DESCRIPTION OF THE TASK
Using the text on the Nokia 6500 slide below, answer these questions.
(a) What is the phone's case made of?
(b) Which two UMTS bands does the phone support?
(c) At what resolution and frame rate does the camera record video?

EXTRACT

The Nokia 6500 slide is a mobile phone by Nokia. The phone runs the Series 40 platform. The case is made of brushed stainless steel. It is the slider version of Nokia 6500 classic.

Features
Communications
Quad band GSM / GPRS / EDGE: GSM 850, GSM 900, GSM 1800, GSM 1900
 Dual band UMTS (W-CDMA): UMTS 850, UMTS 2100

Media
Music player supports MP3, MP4, AAC, eAAC+, and WMA audio formats.
Video playback supports QVGA for H.263, MPEG4, and QCIF for H264 formats and codecs.
Video streaming supports H.263 & MPEG4 (up to QVGA, 15 frame/s), and H.264 (QCIF 15 frame/s) formats.
FM Radio
Camera
3.2-megapixel Carl Zeiss AG Optics camera, with video recording (VGA 15 frame/s)

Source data
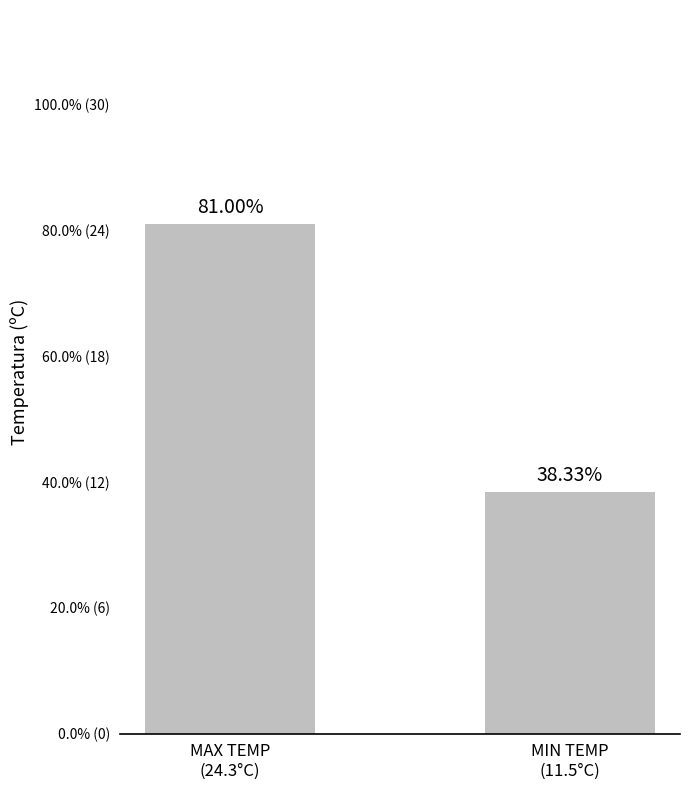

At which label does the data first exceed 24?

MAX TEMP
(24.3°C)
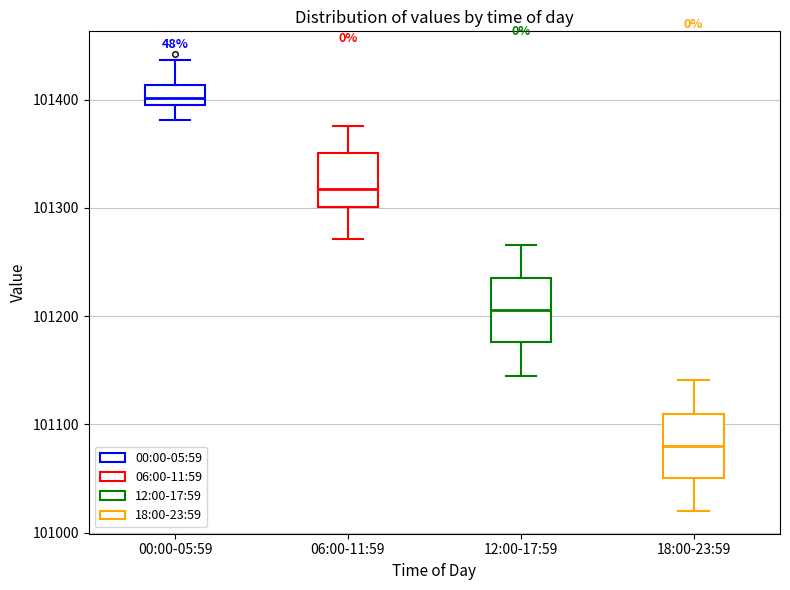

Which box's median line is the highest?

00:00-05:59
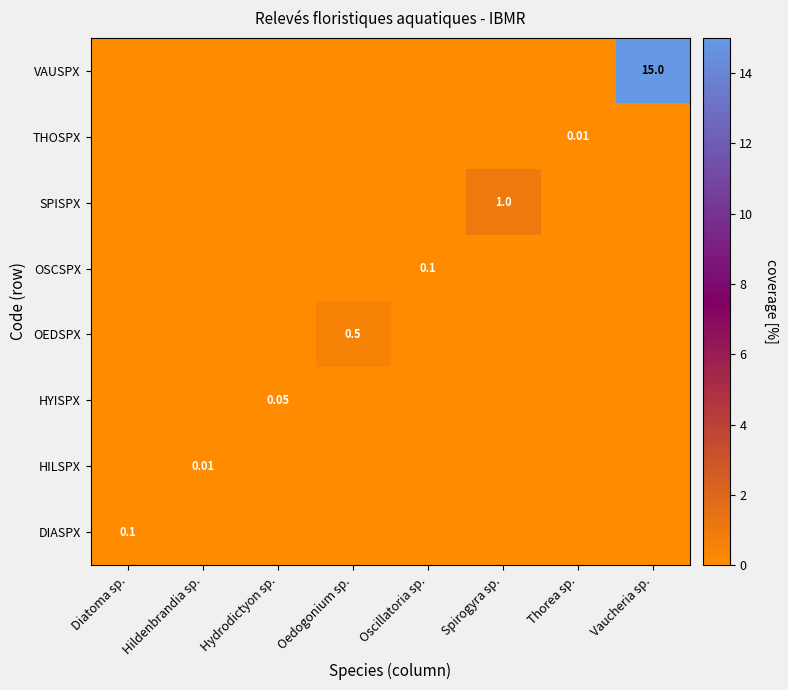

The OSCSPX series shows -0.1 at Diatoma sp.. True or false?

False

EXERCISE SOLUTION
(a) Brushed stainless steel.
(b) UMTS 850 and UMTS 2100.
(c) VGA at 15 frame/s.